-------- RECORDS SHOWN
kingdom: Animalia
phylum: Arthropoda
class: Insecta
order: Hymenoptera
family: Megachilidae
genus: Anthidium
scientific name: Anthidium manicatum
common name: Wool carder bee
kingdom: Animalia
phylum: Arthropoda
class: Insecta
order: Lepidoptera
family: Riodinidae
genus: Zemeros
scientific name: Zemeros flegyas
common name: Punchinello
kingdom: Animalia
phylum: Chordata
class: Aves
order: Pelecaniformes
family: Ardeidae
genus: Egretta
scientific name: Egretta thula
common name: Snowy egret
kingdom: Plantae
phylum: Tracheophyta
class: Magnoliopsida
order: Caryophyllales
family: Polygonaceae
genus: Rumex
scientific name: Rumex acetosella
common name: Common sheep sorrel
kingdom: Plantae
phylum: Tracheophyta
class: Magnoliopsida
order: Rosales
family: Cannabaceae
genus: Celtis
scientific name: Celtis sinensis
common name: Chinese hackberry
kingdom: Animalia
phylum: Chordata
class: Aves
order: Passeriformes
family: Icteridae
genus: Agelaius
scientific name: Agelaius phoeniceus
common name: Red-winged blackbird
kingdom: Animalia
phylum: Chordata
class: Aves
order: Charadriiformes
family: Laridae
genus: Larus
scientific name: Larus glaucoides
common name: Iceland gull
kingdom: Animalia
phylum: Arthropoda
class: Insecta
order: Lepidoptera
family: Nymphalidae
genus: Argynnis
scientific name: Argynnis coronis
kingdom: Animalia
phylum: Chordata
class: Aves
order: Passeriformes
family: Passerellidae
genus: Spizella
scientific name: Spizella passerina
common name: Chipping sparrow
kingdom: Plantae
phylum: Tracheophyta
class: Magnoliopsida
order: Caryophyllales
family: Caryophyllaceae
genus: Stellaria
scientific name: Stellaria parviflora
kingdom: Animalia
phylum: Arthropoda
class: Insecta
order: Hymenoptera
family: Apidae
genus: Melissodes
----------------
• _INSTRUCTION_: Put every line of the records into a JSON list of strings, one string per line, with blank lines left out.

• _THE COMPLETED TASK_:
[
  "kingdom: Animalia",
  "phylum: Arthropoda",
  "class: Insecta",
  "order: Hymenoptera",
  "family: Megachilidae",
  "genus: Anthidium",
  "scientific name: Anthidium manicatum",
  "common name: Wool carder bee",
  "kingdom: Animalia",
  "phylum: Arthropoda",
  "class: Insecta",
  "order: Lepidoptera",
  "family: Riodinidae",
  "genus: Zemeros",
  "scientific name: Zemeros flegyas",
  "common name: Punchinello",
  "kingdom: Animalia",
  "phylum: Chordata",
  "class: Aves",
  "order: Pelecaniformes",
  "family: Ardeidae",
  "genus: Egretta",
  "scientific name: Egretta thula",
  "common name: Snowy egret",
  "kingdom: Plantae",
  "phylum: Tracheophyta",
  "class: Magnoliopsida",
  "order: Caryophyllales",
  "family: Polygonaceae",
  "genus: Rumex",
  "scientific name: Rumex acetosella",
  "common name: Common sheep sorrel",
  "kingdom: Plantae",
  "phylum: Tracheophyta",
  "class: Magnoliopsida",
  "order: Rosales",
  "family: Cannabaceae",
  "genus: Celtis",
  "scientific name: Celtis sinensis",
  "common name: Chinese hackberry",
  "kingdom: Animalia",
  "phylum: Chordata",
  "class: Aves",
  "order: Passeriformes",
  "family: Icteridae",
  "genus: Agelaius",
  "scientific name: Agelaius phoeniceus",
  "common name: Red-winged blackbird",
  "kingdom: Animalia",
  "phylum: Chordata",
  "class: Aves",
  "order: Charadriiformes",
  "family: Laridae",
  "genus: Larus",
  "scientific name: Larus glaucoides",
  "common name: Iceland gull",
  "kingdom: Animalia",
  "phylum: Arthropoda",
  "class: Insecta",
  "order: Lepidoptera",
  "family: Nymphalidae",
  "genus: Argynnis",
  "scientific name: Argynnis coronis",
  "kingdom: Animalia",
  "phylum: Chordata",
  "class: Aves",
  "order: Passeriformes",
  "family: Passerellidae",
  "genus: Spizella",
  "scientific name: Spizella passerina",
  "common name: Chipping sparrow",
  "kingdom: Plantae",
  "phylum: Tracheophyta",
  "class: Magnoliopsida",
  "order: Caryophyllales",
  "family: Caryophyllaceae",
  "genus: Stellaria",
  "scientific name: Stellaria parviflora",
  "kingdom: Animalia",
  "phylum: Arthropoda",
  "class: Insecta",
  "order: Hymenoptera",
  "family: Apidae",
  "genus: Melissodes"
]